There are, he acknowledged, internal schedules, including optimistic and “worst-case” versions, on how many test flights will be needed, and when, but the company is not disclosing those. “As soon as we tell you guys a date,” he said at the media briefing, “we start being held to one, and that’s why we don’t want the team to feel that pressure.”

However, Virgin Galactic CEO George Whitesides, while also not giving a specific schedule for test flights or commercial service, suggested that the test flight program will, in some areas, be more condensed than for the first SpaceShipTwo. “It’s going to be much faster than that,” he said, since they won’t need the same number of test flights to show that the vehicle is flying like the previous one at a particular phase of flight.

“We just need to know that the vehicle we have is behaving the same way as the last one is,” he said. “We may be able to do that, instead of eight flights, we could do it in two flights, or one flight.”

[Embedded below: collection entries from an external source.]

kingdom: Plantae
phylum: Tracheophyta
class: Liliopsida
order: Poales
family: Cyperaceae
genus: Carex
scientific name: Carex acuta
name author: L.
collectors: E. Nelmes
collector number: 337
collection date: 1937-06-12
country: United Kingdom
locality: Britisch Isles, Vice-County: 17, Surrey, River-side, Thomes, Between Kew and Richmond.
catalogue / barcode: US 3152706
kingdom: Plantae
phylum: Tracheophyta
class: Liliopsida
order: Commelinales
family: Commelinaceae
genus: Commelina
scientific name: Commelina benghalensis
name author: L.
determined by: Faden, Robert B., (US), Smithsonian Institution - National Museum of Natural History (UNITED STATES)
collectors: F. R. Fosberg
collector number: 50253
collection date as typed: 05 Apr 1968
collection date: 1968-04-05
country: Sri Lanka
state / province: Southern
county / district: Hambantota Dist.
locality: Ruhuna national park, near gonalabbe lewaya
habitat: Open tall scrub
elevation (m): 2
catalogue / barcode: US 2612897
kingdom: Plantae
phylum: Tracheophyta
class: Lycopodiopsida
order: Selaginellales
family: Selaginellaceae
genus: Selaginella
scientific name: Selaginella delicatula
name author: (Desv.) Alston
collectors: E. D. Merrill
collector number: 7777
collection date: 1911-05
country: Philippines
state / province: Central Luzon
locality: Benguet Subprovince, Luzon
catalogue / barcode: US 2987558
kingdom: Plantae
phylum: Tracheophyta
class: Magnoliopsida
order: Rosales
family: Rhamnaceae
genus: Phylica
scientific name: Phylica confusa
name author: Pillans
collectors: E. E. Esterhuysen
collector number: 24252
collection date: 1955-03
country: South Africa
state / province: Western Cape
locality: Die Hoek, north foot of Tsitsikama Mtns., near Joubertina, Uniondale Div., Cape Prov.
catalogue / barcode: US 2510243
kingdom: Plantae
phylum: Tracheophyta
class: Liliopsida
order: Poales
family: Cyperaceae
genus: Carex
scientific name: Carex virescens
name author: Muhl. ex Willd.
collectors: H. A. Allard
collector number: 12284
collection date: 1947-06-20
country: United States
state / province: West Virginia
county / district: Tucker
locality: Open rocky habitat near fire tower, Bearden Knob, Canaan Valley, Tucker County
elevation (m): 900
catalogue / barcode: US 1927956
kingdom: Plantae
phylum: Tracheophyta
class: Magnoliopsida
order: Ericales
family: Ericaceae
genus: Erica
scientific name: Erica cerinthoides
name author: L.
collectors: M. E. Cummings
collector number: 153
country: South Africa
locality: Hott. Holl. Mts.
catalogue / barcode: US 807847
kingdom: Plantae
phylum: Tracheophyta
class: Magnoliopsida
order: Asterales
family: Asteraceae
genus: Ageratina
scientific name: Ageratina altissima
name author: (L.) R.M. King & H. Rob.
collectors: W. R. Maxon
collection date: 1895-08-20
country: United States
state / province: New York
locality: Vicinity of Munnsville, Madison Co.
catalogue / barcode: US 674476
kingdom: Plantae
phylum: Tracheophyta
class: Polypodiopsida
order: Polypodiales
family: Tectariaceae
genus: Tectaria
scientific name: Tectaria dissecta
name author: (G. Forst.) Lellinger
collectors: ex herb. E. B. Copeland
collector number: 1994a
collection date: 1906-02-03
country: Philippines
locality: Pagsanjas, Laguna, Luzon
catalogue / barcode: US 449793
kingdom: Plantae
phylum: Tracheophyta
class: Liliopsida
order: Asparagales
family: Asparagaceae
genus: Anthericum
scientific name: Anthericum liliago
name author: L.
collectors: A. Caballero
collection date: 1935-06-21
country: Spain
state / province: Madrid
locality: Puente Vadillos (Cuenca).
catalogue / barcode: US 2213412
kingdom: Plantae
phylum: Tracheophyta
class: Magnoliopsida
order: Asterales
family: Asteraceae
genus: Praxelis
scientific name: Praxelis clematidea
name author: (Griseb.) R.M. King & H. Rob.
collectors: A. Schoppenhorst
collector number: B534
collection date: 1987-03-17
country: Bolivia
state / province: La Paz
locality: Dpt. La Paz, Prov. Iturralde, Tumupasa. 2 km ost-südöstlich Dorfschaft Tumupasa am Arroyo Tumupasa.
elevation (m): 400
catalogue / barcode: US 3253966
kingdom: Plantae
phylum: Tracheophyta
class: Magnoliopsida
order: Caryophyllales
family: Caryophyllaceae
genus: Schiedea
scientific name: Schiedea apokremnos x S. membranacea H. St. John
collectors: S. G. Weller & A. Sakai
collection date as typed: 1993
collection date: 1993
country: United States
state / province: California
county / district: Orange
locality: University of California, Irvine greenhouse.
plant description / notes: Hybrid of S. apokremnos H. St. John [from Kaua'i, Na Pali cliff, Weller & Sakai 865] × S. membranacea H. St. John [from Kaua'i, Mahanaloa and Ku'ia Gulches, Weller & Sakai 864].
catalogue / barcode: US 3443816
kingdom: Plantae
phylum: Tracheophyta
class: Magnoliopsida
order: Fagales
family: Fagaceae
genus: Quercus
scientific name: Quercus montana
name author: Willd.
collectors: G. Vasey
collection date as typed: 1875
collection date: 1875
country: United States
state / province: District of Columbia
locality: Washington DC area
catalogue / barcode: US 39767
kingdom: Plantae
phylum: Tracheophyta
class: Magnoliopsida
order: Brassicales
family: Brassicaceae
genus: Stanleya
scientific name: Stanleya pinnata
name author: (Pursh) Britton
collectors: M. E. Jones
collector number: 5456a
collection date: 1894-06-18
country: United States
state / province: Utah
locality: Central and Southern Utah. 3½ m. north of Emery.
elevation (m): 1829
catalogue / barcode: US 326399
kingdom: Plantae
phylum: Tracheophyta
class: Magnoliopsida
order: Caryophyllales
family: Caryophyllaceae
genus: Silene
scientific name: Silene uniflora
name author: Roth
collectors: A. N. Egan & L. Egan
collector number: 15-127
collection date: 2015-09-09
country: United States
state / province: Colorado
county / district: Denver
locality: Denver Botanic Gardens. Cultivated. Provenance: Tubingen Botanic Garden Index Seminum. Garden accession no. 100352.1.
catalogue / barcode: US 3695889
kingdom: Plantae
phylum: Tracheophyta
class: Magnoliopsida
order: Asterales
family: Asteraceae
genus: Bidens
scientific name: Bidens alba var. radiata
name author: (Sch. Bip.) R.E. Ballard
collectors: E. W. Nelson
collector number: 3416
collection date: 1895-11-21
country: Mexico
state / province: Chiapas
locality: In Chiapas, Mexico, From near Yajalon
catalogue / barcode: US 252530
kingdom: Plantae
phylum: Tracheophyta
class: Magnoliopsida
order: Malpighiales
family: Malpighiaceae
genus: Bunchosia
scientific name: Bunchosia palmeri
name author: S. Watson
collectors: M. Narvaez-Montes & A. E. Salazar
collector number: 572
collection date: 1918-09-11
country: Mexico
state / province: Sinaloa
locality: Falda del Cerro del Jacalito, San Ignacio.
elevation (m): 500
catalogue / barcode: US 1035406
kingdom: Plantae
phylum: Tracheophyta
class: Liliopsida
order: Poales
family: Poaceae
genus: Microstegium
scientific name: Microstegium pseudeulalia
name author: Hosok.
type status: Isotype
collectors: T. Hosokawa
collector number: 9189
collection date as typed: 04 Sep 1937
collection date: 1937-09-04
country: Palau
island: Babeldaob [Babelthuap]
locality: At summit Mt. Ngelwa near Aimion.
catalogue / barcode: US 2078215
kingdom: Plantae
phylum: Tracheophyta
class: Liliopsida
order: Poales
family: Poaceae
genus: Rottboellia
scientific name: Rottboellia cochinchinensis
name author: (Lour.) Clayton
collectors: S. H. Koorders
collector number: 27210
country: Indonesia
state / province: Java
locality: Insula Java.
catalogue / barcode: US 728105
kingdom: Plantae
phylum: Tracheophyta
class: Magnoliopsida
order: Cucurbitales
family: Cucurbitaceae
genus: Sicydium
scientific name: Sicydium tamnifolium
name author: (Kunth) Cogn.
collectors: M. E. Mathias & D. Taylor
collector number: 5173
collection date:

In any case, those flights won’t start immediately. Moses said the vehicle will first undergo ground tests, including integrated end-to-end system testing. That will be followed by taxi tests on the ground before flight tests begin: captive carry flights, followed by glide flights, and then powered test flights, in much the same way as the first SpaceShipTwo.

SS2 front
Crowds lingered around SpaceShipTwo after the rollout ended. (credit: J. Foust)

Excitement and poignancy

The rollout of the second SpaceShipTwo, while filled with Virgin touches like having a one-year-old christen the spaceship with a milk bottle, seemed in some respects a more muted event than the first SpaceShipTwo rollout more than six years earlier. That event, set up in giant tents at one end of a Mojave Air and Space Port runway with a large bar, felt like a party—one that was cut short by hurricane-force winds that ultimately destroyed those tents (see “Blown away”, The Space Review, December 14, 2009).

“We would always remember the accident, but we would not be defined by it,” Whitesides said.

This rollout was an afternoon event indoors (although, ironically, the weather outside was almost perfect in ever-fickle Mojave) that wound down within an hour or so after the formal end of the program. Cleanup crews were seen taking chairs away from reporters who were filing stories about the rollout even as the post-rollout reception in the hangar continued.

One reason, of course, is that the October 2014 accident, which claimed the life of Scaled test pilot Michael Alsbury, still casts a shadow over the company. “For many in this room, today has a special significance, because with the great sense of achievement and excitement, there is also a sense of poignancy,” Whitesides said at the event.

Whitesides said he recalled standing in the hangar with Branson immediately after the accident, looking at the partially completed second SpaceShipTwo. “We wondered, does this collection of carefully constructed parts represent our past or our future?” he recalled. The company, he said, committed to make it its future. “We would always remember the accident, but we would not be defined by it.”

Shane, who previously worked at Scaled and was involved with SpaceShipTwo’s predecessor, SpaceShipOne, as far back as 1999, recalled Alsbury in his remarks at the rollout. “Hardly a day goes by that I don’t think of Mike and his family,” he said, choking up a bit. “I know that he believed in this mission, and in this technology, and in this vehicle design. And we’ve made this a better and safer system, because making a better and safer system was what Mike was all about.”